Im Songtext heißt es unter anderem: “In Afrika schneit’s nicht mal an Weihnachten”, nichts wachse, es gebe kein Wasser und: “Das einzige Geschenk da unten ist das nackte Leben”. Das bringt alle Klischees auf den Punkt. Im Globalen Süden wird die Benefizaktion schon lange nicht mehr als wichtiger Spendenaufruf und Sichtbarmachung von Notlagen gesehen. Die aus Nigeria stammende Autorin Moky Makura schrieb 2023 im “Guardian”: “Es hinterließ ein bleibendes und unangenehmes Erbe, das die Geschichte Afrikas und die Sicht der Welt auf uns geprägt hat.”

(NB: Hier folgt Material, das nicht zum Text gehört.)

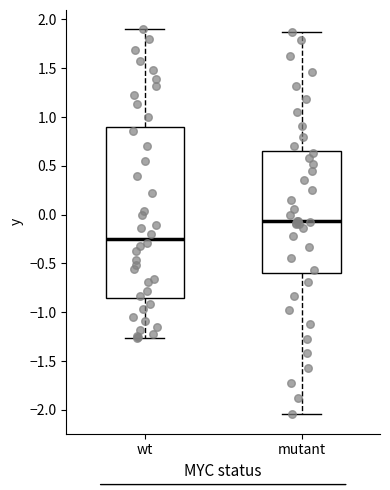

Which box has the lowest median line?

wt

Vor 40 Jahren fand das Projekt indes einen musikalischen Höhepunkt: das bis dahin größte Rockkonzert aller Zeiten, parallel in London und Philadelphia, bei dem sich Topstars die Klinke in die Hand gaben. Der 20-minütige Auftritt etwa von Queen gilt bis heute als einer der besten Live-Gigs aller Zeiten; U2-Sänger Bono tanzte vor der Bühne mit einer Teenagerin; Phil Collins flog direkt von seiner Wembley-Show in die USA, um dort mit Led Zeppelin und Eric Clapton erneut zu spielen.

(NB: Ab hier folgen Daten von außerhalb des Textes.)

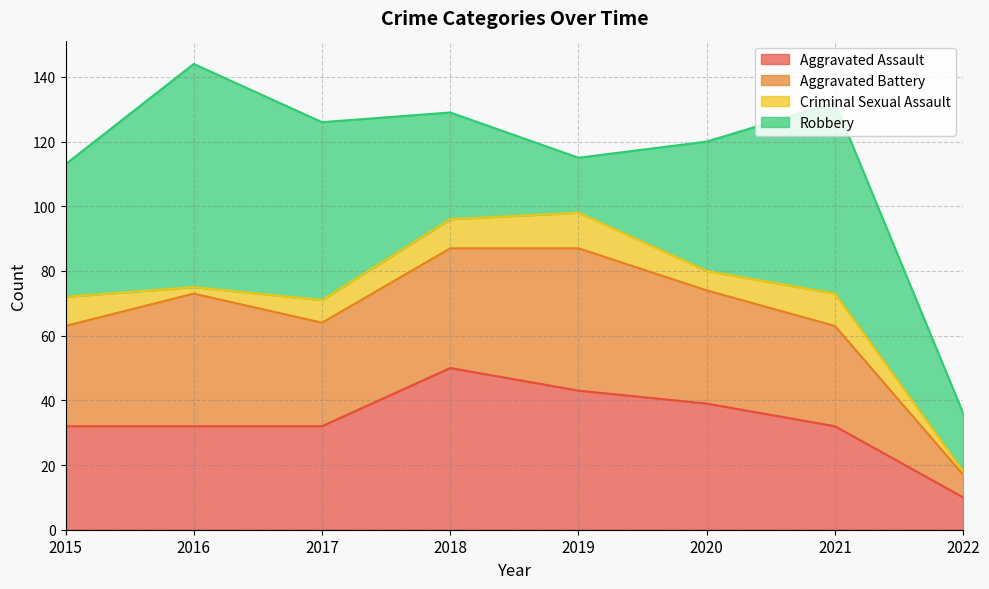

How many values in the Aggravated Battery series exceed 35?

3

1,5 Milliarden Menschen verfolgten das Spektakel am 13. Juli 1985; Spendengelder von rund 100 Millionen US-Dollar flossen in die Hungerhilfe auf dem afrikanischen Kontinent. Immer wieder wurden indes Vorwürfe laut, ein Großteil der Mittel sei etwa dem äthiopischen Diktator Mengistu Haile Mariam zugute gekommen oder der dortigen Befreiungsbewegung Tigray, die heute als Terrororganisation eingestuft wird. Die Organisatoren, Bob Geldof und Midge Ure, beide selbst Musiker, wiesen dies stets zurück.
Die Liste der Kritikpunkte ist allerdings noch länger: Genau 100 Jahre nach der Aufteilung des Kontinents während der Berliner Konferenz traten bei LiveAid vorwiegend europäische und US-amerikanische Künstler und Künstlerinnen auf – wohingegen jene mit afrikanischem Ursprung fast komplett fehlten. Die Absichten der Organisatoren seien zwar nobel gewesen, schreibt Makura, Geschäftsführerin der Organisation “Africa No Filter”. Ihre Darstellung Afrikas habe jedoch “die Entstehung einer bevormundenden Industrie” ausgelöst, “deren Mission es war, Afrika zu retten”. Daraus sei ein boomendes Geschäft geworden.
Auch der nigerianische Journalist Dipo Faloyin spricht in seinem Buch “Afrika ist kein Land” von einem “goldenen Zeitalter der Wohltätigkeitskampagnen”. Solange Organisationen nicht aufhörten, sich auf negative Bilder zu verlassen, werde Afrika ein Ort bleiben, das allgemein als bedürftig für Almosen gelte – und der mit wenig anderem verbunden werde.
Er sei stolz auf die Aktivismus-Konzerte, erklärte Geldof zu Jahresbeginn – auch wenn er danach, als “Saint Bob” verspottet, zunächst nur schwer zur vergleichsweise bedeutungslosen Popmusik zurückgefunden habe. Andere Beteiligte, etwa der ebenfalls nicht unumstrittene Bono, zeigen sich selbstkritischer: Wer Gerechtigkeit erreichen wolle, müsse über Wohltätigkeit hinausgehen, sagte er unlängst der “Welt am Sonntag”. Und weiter: “Ich habe erkannt, dass ich sicherlich die falsche ethnische Zugehörigkeit, vielleicht auch das falsche Alter und wahrscheinlich das falsche Geschlecht habe, um für Kampagnen zu solchen Themen vorneweg zu gehen.”
Auch jenseits der Musikbranche ändert sich das Bild allmählich. In Uganda gründete sich beispielsweise die Gruppe “No White Saviors – Keine weißen Retter” – aus Frustration über die “grassierenden Missbräuche durch weiße Missionare und Entwicklungshelfer”. Junge Menschen schließen sich zunehmend an: Sie fordern beispielsweise, Visa für Europa zu erhalten, ein Mitspracherecht bei geplanten Projekten und ein Ende von westlicher Bevormundung.